• _YOUR ASSIGNMENT_
Each line of the listing that includes the string "FINE" is to be identified and copied.

---+---

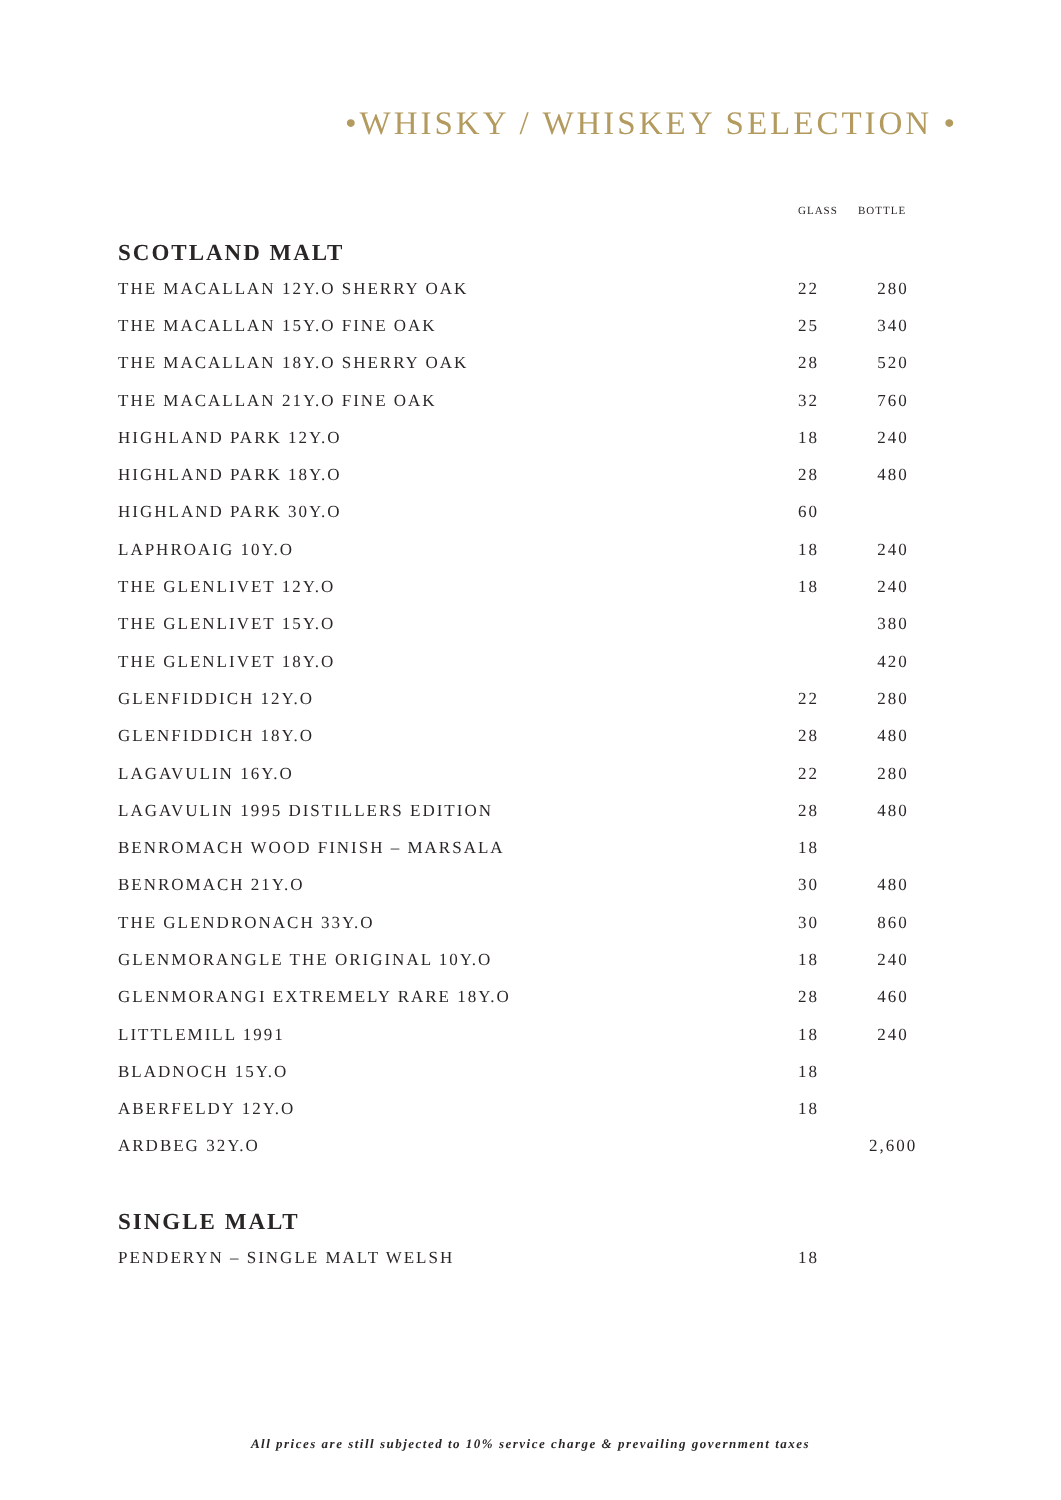•WHISKY / WHISKEY SELECTION •
| | GLASS | BOTTLE |
| --- | --- | --- |
| SCOTLAND MALT | | |
| THE MACALLAN 12Y.O SHERRY OAK | 22 | 280 |
| THE MACALLAN 15Y.O FINE OAK | 25 | 340 |
| THE MACALLAN 18Y.O SHERRY OAK | 28 | 520 |
| THE MACALLAN 21Y.O FINE OAK | 32 | 760 |
| HIGHLAND PARK 12Y.O | 18 | 240 |
| HIGHLAND PARK 18Y.O | 28 | 480 |
| HIGHLAND PARK 30Y.O | 60 | |
| LAPHROAIG 10Y.O | 18 | 240 |
| THE GLENLIVET 12Y.O | 18 | 240 |
| THE GLENLIVET 15Y.O | | 380 |
| THE GLENLIVET 18Y.O | | 420 |
| GLENFIDDICH 12Y.O | 22 | 280 |
| GLENFIDDICH 18Y.O | 28 | 480 |
| LAGAVULIN 16Y.O | 22 | 280 |
| LAGAVULIN 1995 DISTILLERS EDITION | 28 | 480 |
| BENROMACH WOOD FINISH – MARSALA | 18 | |
| BENROMACH 21Y.O | 30 | 480 |
| THE GLENDRONACH 33Y.O | 30 | 860 |
| GLENMORANGLE THE ORIGINAL 10Y.O | 18 | 240 |
| GLENMORANGI EXTREMELY RARE 18Y.O | 28 | 460 |
| LITTLEMILL 1991 | 18 | 240 |
| BLADNOCH 15Y.O | 18 | |
| ABERFELDY 12Y.O | 18 | |
| ARDBEG 32Y.O | | 2,600 |
| SINGLE MALT | | |
| PENDERYN – SINGLE MALT WELSH | 18 | |
All prices are still subjected to 10% service charge & prevailing government taxes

---+---

• _RESPONSE TO THIS TASK_
| THE MACALLAN 15Y.O FINE OAK | 25 | 340 |
| THE MACALLAN 21Y.O FINE OAK | 32 | 760 |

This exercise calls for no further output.